**Data shown**
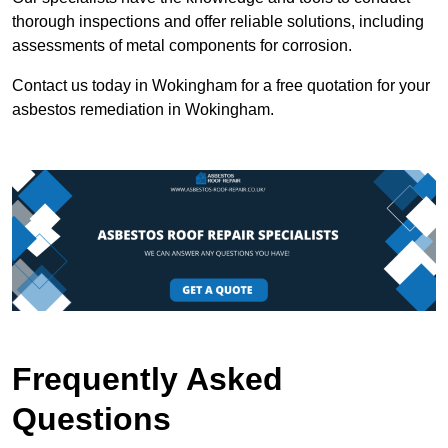
thorough inspections and offer reliable solutions, including
assessments of metal components for corrosion.
Contact us today in Wokingham for a free quotation for your
asbestos remediation in Wokingham.
Frequently Asked
Questions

**Task statement**
The answer should be only the number of lines in the data that include "Wokingham".

**Written solution**
2